Finite-size effects in a nanowire strongly coupled to a thin superconducting shell

TL;DR

This paper investigates how the finite size of a superconducting shell affects the proximity effect in a nanowire, revealing that size-induced level spacing can hinder the realization of topological phases relevant for Majorana fermions.

Contribution

It provides a theoretical analysis of finite-size effects in superconductor-nanowire systems, highlighting conditions for achieving a hard gap and topological phases without fine-tuning.

Findings

Finite-size effects significantly impact the proximity-induced gap.

Large tunneling energy can shift the chemical potential and alter topological phase boundaries.

Achieving a hard gap requires tunneling energy to exceed superconductor level spacing.

Abstract

We study the proximity effect in a one-dimensional nanowire strongly coupled to a finite superconductor with a characteristic size which is much shorter than its coherence length.
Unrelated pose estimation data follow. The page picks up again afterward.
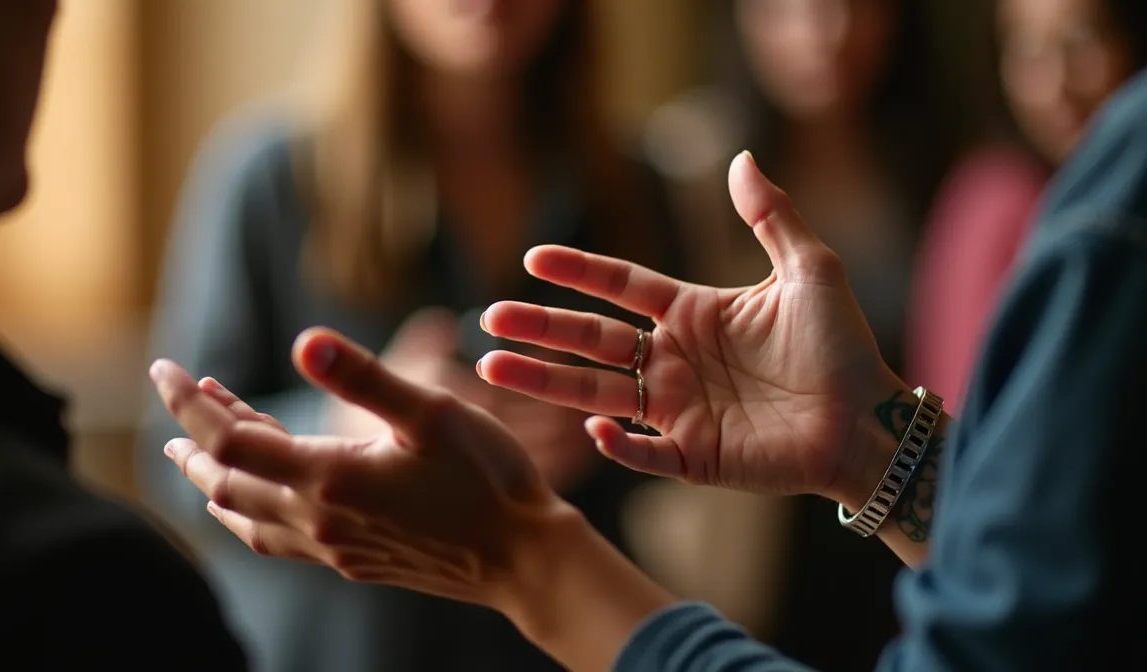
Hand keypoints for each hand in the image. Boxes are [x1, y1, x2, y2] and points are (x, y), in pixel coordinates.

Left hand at [148, 329, 572, 609]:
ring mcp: (332, 548)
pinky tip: (251, 504)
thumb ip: (364, 377)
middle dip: (189, 438)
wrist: (523, 559)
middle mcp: (318, 520)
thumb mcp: (432, 412)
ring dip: (211, 479)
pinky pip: (275, 540)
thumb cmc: (487, 478)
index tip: (164, 369)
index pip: (228, 438)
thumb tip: (305, 342)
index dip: (188, 403)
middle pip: (224, 480)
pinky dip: (245, 513)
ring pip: (244, 516)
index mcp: (329, 478)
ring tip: (189, 453)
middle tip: (178, 396)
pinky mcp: (351, 562)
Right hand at [477, 151, 906, 503]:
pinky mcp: (694, 458)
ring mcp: (679, 411)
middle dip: (540, 328)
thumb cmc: (843, 347)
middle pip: (592, 340)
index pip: (620, 288)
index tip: (533, 258)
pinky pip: (645, 453)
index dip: (578, 273)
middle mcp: (674, 361)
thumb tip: (740, 158)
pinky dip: (620, 444)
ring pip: (597, 393)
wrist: (869, 420)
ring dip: (545, 381)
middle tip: (490, 317)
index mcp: (692, 314)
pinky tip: (595, 426)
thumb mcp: (809, 270)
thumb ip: (771, 216)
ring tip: (493, 367)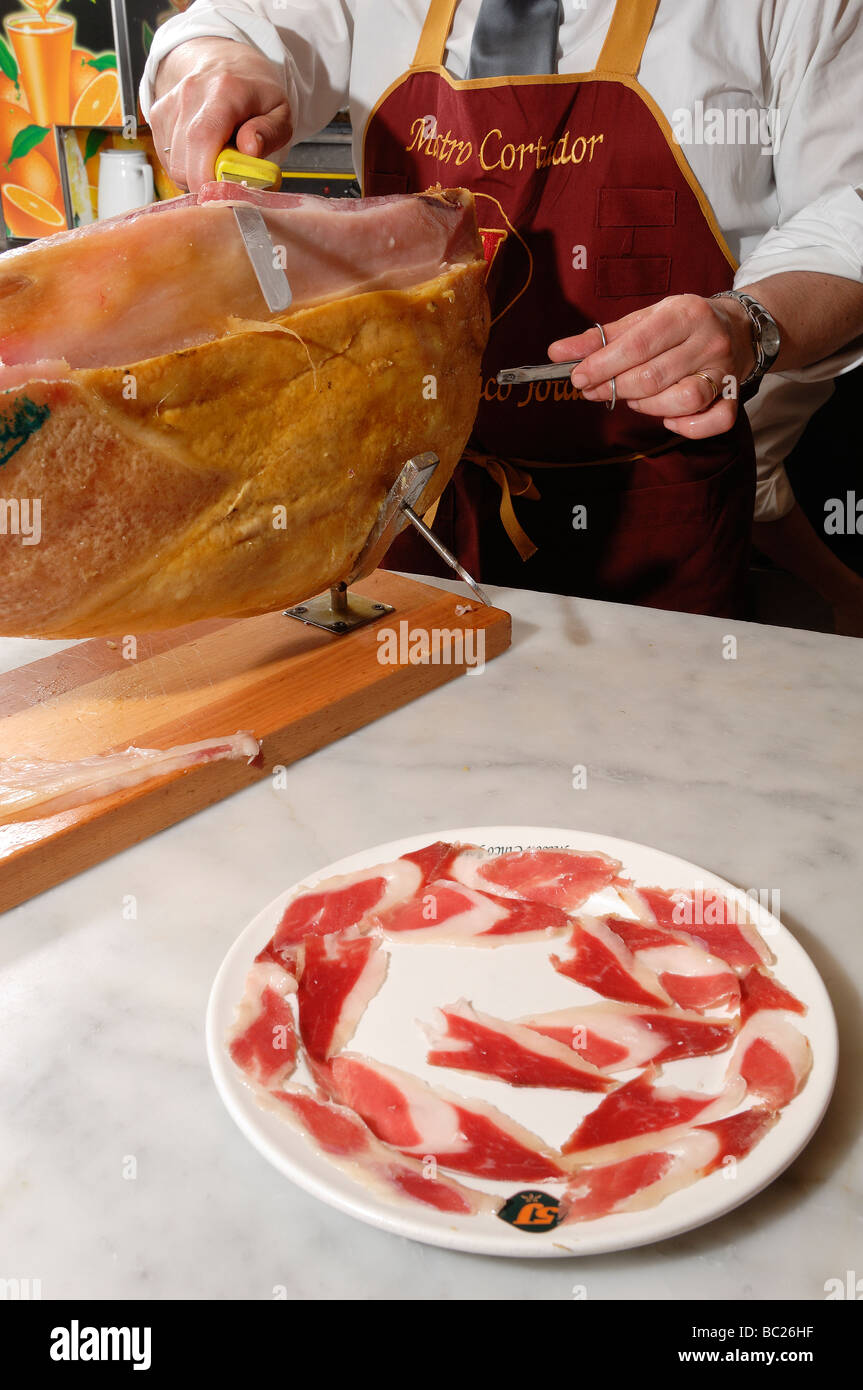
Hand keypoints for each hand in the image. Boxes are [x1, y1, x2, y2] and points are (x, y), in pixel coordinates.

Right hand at [150, 37, 292, 191]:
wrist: (224, 61)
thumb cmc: (254, 91)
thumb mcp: (280, 111)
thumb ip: (269, 132)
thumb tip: (249, 149)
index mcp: (224, 91)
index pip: (203, 139)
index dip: (206, 177)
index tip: (223, 194)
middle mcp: (191, 93)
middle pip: (182, 160)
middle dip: (203, 184)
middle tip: (225, 180)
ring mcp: (170, 103)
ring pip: (172, 163)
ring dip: (194, 174)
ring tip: (216, 160)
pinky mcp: (157, 115)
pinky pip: (165, 157)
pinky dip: (183, 165)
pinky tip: (201, 152)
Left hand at [548, 294, 757, 439]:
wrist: (736, 327)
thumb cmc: (680, 324)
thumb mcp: (642, 321)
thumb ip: (601, 338)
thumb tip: (558, 353)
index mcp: (684, 314)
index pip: (637, 346)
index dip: (602, 366)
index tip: (578, 378)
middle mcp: (708, 341)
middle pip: (653, 377)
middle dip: (616, 388)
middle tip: (595, 391)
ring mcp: (724, 371)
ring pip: (682, 401)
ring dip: (648, 407)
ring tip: (634, 398)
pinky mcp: (734, 396)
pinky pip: (714, 421)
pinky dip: (687, 426)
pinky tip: (668, 417)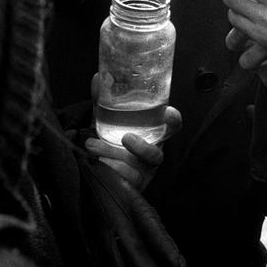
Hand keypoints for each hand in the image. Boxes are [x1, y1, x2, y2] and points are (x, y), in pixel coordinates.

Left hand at [87, 76, 183, 191]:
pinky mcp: (129, 188)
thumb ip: (103, 99)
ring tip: (92, 146)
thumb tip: (98, 78)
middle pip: (156, 155)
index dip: (174, 121)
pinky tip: (96, 163)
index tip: (168, 112)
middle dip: (142, 148)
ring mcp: (140, 174)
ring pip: (135, 169)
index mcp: (153, 135)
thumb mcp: (106, 117)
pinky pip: (122, 183)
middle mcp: (151, 155)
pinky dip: (109, 170)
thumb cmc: (111, 137)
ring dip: (113, 156)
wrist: (96, 162)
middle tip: (126, 137)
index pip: (172, 128)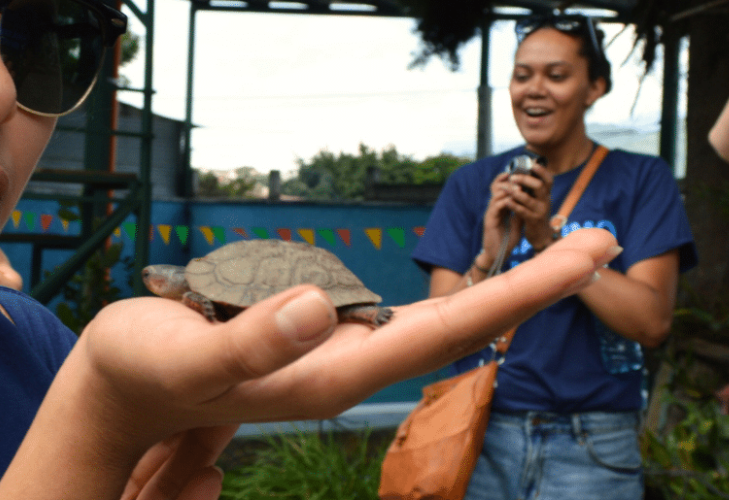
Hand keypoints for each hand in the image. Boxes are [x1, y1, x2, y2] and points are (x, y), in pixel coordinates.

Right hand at [0, 228, 618, 499]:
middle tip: (604, 240)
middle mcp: (347, 366)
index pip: (443, 332)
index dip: (519, 293)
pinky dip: (453, 295)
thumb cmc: (148, 372)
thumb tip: (322, 307)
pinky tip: (476, 289)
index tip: (584, 256)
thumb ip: (253, 341)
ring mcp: (337, 353)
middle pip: (461, 327)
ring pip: (439, 322)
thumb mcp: (187, 357)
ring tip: (564, 254)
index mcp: (329, 373)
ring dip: (505, 289)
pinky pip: (402, 314)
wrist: (123, 389)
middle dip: (535, 285)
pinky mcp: (320, 337)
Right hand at [483, 171, 525, 258]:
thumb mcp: (517, 222)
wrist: (498, 254)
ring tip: (518, 187)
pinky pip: (496, 207)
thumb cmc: (507, 239)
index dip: (506, 180)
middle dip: (507, 181)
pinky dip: (504, 202)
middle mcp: (493, 207)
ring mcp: (491, 213)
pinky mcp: (489, 220)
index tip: (517, 174)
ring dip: (507, 190)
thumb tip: (529, 200)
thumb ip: (520, 210)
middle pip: (496, 188)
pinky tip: (512, 200)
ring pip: (496, 195)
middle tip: (518, 178)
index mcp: (500, 207)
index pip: (500, 188)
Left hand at [504, 162, 554, 250]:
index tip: (532, 163)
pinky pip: (522, 211)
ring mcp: (540, 211)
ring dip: (515, 192)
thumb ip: (532, 188)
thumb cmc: (536, 213)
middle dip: (525, 180)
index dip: (542, 171)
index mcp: (546, 194)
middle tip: (513, 177)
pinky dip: (514, 205)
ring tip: (505, 188)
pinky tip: (506, 201)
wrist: (541, 234)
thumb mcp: (537, 199)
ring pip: (528, 199)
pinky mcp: (533, 220)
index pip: (548, 179)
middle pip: (539, 186)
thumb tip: (523, 171)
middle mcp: (546, 200)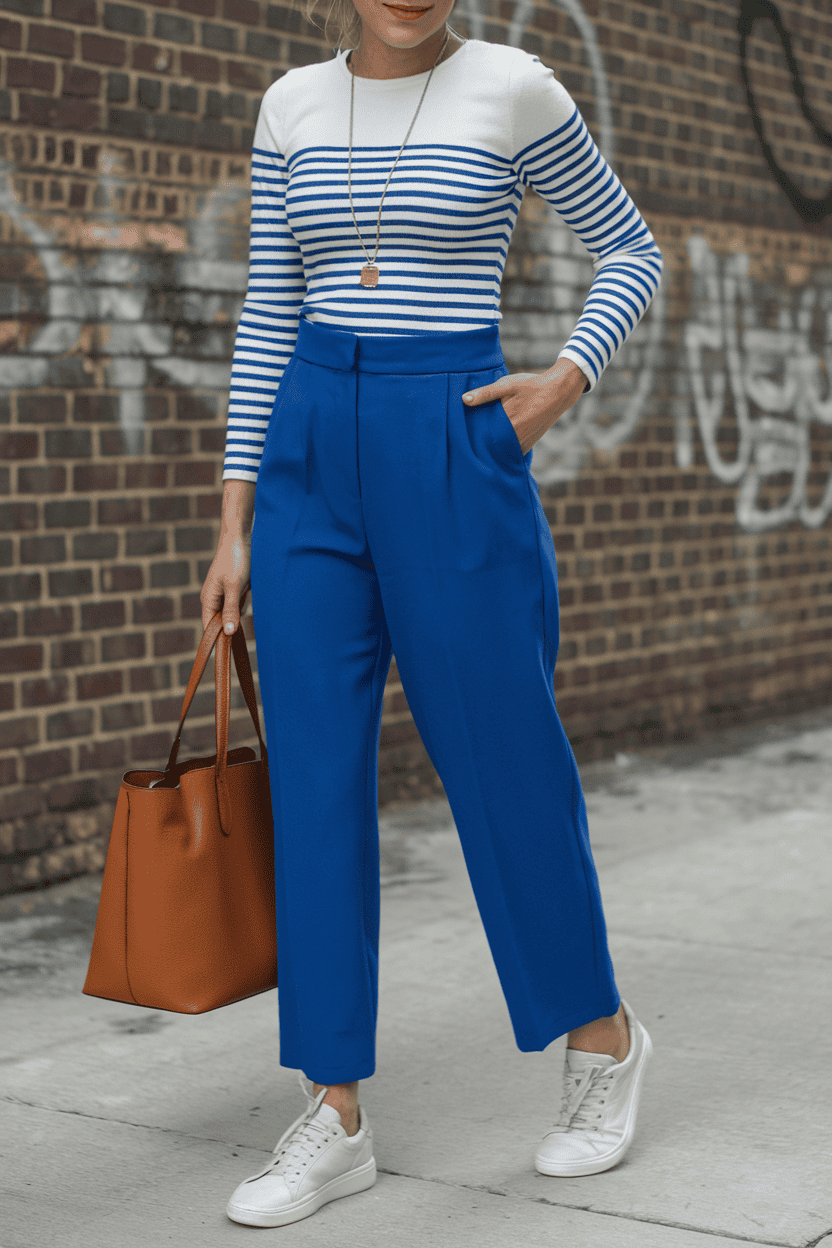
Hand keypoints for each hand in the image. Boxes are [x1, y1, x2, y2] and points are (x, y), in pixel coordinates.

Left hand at [462, 358, 588, 454]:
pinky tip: (494, 448)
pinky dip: (502, 452)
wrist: (558, 392)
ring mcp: (523, 442)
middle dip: (478, 445)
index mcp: (507, 421)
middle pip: (490, 446)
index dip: (471, 437)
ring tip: (477, 449)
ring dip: (490, 450)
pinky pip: (511, 453)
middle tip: (465, 446)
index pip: (482, 435)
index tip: (460, 439)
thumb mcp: (507, 384)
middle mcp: (515, 435)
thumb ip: (486, 393)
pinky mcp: (528, 444)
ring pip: (500, 452)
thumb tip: (464, 400)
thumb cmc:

Such geometries have become increasingly relevant in recent years in the experimental search for Majorana fermions with the development of thin epitaxial Al shells which form a very strong contact with either InAs or InSb nanowires. So far, however, no theoretical treatment of the proximity effect in these systems has accounted for the finite size of the superconducting film. We show that the finite-size effects become very detrimental when the level spacing of the superconductor greatly exceeds its energy gap. Without any fine-tuning of the size of the superconductor (on the scale of the Fermi wavelength), the tunneling energy scale must be larger than the level spacing in order to reach the hard gap regime which is seen ubiquitously in the experiments. However, in this regime, the large tunneling energy scale induces a large shift in the effective chemical potential of the nanowire and pushes the topological phase transition to magnetic field strengths which exceed the critical field of Al.